:: DATA PROVIDED ::

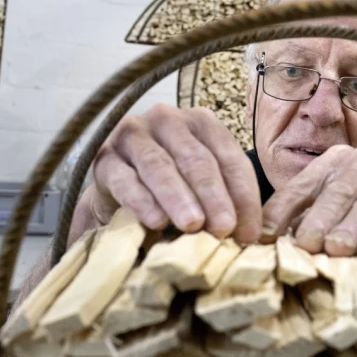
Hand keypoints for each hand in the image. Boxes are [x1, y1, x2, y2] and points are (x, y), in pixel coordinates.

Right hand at [86, 104, 262, 241]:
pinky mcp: (104, 157)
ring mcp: (132, 134)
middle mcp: (167, 119)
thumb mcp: (203, 191)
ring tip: (194, 225)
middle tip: (224, 228)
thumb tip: (252, 237)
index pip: (229, 157)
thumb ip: (227, 203)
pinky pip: (124, 178)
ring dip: (179, 197)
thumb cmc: (171, 190)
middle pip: (196, 158)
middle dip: (213, 196)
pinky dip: (141, 200)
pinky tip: (155, 221)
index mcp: (201, 123)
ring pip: (160, 165)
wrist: (119, 194)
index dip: (243, 196)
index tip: (249, 233)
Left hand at [260, 145, 356, 256]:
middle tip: (305, 247)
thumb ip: (313, 224)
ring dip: (351, 226)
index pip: (303, 186)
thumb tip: (268, 247)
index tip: (263, 239)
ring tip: (337, 248)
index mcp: (338, 163)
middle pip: (335, 192)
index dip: (281, 212)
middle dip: (318, 220)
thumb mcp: (346, 220)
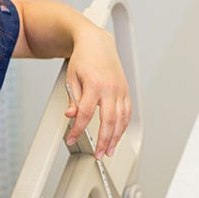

:::

GOAL OF THE EXERCISE. Please go through the material and return each line where the word "ring" appears.

ANSWER AREA.
ring mcp: (132, 134)
ring tip: (194, 225)
ring dip: (179, 197)
ring pip: (160, 165)
ring dip: (351, 226)
ring tip: (337, 248)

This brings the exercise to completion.